Take every line from the listing below that contains "linecap".
—————
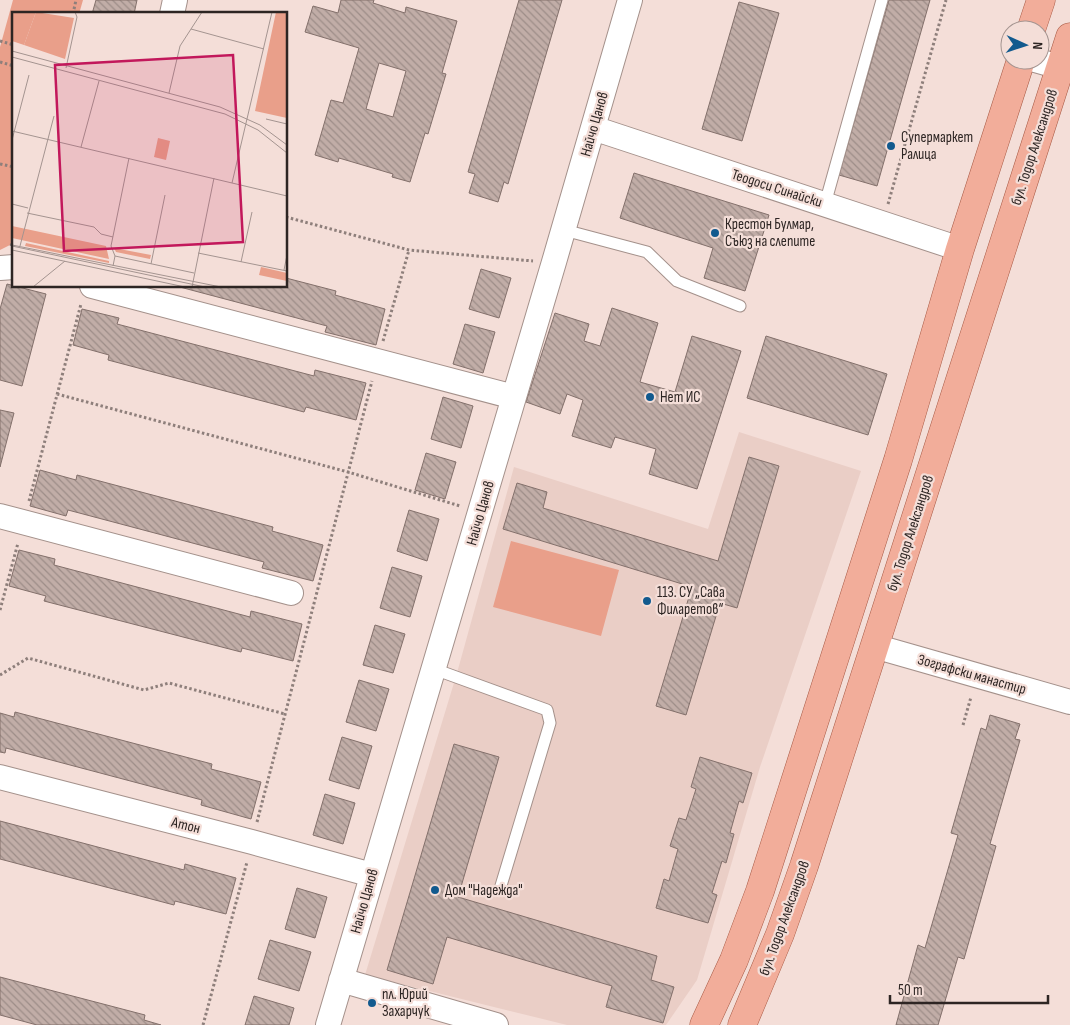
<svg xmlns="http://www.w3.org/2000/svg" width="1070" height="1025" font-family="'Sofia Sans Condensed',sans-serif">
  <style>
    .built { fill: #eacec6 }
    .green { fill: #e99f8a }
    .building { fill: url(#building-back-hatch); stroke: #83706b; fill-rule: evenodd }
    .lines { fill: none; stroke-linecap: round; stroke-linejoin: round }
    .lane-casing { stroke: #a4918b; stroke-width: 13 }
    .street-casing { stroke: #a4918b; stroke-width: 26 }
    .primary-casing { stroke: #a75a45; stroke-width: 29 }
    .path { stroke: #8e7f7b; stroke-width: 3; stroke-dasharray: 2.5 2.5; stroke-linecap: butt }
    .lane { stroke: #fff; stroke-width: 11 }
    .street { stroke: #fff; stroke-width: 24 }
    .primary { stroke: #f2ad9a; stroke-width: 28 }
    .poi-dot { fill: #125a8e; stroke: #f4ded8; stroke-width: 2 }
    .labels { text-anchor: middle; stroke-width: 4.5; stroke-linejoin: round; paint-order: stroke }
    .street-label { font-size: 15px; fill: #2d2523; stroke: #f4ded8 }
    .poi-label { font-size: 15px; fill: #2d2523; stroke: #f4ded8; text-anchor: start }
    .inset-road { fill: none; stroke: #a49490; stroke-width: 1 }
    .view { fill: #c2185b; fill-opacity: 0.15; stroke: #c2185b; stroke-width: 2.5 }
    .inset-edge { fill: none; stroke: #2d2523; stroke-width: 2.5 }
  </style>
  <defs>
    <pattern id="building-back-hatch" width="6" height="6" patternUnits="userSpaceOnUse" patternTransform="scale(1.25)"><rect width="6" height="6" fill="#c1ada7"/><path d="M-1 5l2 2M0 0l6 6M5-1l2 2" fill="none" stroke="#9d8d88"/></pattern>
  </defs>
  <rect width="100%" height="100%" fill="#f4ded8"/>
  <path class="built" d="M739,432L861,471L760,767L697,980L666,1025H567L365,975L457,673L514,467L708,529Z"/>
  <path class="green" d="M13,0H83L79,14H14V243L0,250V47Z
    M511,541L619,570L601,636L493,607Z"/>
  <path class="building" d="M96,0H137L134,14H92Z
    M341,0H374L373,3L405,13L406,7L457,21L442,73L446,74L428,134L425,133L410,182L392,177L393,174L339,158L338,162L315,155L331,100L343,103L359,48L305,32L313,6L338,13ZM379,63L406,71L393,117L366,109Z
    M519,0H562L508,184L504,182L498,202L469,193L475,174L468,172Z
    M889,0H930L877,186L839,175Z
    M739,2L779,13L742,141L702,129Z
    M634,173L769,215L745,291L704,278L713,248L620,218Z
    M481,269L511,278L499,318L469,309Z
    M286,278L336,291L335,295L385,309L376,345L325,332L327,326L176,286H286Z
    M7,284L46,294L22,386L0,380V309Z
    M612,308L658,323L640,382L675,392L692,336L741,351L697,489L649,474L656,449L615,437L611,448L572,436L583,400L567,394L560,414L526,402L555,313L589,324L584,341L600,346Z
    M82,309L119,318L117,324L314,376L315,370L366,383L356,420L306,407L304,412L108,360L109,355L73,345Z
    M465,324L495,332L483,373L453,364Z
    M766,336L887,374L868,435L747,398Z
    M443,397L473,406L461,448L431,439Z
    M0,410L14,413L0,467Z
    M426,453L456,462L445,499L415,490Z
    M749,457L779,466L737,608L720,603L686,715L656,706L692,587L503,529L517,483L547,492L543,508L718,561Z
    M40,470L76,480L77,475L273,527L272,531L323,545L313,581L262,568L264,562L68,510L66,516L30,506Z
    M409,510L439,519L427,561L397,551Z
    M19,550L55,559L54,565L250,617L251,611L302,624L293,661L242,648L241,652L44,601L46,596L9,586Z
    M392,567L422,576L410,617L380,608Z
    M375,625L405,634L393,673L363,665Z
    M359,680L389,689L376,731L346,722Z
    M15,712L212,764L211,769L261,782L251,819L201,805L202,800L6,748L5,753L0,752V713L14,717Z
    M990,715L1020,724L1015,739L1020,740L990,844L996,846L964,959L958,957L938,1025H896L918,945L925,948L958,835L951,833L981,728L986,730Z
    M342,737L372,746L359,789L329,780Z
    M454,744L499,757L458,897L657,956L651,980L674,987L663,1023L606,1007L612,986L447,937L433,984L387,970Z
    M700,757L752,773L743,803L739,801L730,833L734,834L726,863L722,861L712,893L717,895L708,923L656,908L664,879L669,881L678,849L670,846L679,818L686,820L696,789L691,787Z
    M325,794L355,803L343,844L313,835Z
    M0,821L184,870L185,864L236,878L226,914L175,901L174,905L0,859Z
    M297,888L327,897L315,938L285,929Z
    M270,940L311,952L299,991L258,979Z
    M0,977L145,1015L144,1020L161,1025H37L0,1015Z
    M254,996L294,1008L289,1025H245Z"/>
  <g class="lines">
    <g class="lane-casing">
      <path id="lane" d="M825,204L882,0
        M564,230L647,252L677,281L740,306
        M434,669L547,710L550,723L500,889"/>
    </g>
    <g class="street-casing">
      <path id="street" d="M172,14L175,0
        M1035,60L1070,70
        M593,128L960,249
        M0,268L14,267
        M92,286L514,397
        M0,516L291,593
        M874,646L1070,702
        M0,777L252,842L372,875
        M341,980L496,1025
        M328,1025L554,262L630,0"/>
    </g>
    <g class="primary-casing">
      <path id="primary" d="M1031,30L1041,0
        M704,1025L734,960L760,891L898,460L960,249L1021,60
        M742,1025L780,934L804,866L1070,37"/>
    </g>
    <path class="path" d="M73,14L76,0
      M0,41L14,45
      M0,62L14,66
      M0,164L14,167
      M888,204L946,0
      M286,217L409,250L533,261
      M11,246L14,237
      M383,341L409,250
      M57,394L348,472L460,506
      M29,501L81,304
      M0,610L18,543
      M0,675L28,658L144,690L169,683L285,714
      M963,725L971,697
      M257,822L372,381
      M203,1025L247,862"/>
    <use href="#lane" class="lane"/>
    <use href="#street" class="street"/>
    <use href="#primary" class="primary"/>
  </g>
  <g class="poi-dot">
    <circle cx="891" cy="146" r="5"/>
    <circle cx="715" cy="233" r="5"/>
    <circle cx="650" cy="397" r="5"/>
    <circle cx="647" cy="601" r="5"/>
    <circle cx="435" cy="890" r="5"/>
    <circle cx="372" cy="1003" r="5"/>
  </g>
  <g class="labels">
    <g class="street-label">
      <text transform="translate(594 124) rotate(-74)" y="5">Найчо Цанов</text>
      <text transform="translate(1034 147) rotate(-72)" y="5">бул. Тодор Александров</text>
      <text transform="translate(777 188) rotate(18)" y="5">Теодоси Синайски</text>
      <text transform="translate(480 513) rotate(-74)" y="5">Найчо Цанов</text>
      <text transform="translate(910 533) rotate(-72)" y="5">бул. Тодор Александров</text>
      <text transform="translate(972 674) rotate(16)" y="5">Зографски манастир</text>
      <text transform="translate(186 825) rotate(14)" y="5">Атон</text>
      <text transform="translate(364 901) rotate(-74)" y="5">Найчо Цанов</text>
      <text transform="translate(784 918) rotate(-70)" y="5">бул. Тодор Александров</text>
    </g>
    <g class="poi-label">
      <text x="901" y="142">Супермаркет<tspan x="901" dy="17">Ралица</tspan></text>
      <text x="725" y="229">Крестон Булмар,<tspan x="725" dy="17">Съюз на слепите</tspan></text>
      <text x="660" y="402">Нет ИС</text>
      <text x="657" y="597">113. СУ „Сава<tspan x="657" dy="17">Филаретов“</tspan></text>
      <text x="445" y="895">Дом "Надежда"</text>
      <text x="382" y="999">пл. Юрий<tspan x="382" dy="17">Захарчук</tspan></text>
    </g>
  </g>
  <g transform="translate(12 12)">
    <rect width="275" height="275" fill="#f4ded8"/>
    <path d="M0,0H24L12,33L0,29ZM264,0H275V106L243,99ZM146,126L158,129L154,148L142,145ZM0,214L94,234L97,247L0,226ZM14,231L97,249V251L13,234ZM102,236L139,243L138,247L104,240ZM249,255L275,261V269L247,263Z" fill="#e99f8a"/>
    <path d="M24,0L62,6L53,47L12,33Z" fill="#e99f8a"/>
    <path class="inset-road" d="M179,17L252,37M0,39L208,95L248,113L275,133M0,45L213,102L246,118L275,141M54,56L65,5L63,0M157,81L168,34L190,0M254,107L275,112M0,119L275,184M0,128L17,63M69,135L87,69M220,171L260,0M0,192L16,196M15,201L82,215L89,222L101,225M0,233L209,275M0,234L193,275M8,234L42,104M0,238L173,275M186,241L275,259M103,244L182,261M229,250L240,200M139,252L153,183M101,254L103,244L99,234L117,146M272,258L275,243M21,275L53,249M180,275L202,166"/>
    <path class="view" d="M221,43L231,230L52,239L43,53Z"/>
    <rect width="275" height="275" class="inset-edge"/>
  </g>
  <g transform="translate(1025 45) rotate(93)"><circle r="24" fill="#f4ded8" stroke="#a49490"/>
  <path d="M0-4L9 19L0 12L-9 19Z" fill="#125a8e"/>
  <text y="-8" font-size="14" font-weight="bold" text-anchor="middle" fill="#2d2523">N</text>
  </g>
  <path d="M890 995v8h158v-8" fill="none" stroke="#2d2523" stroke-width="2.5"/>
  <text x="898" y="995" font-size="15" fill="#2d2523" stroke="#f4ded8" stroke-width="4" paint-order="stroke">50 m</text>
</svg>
—————
* _Output of the task_
    .lines { fill: none; stroke-linecap: round; stroke-linejoin: round }
    .path { stroke: #8e7f7b; stroke-width: 3; stroke-dasharray: 2.5 2.5; stroke-linecap: butt }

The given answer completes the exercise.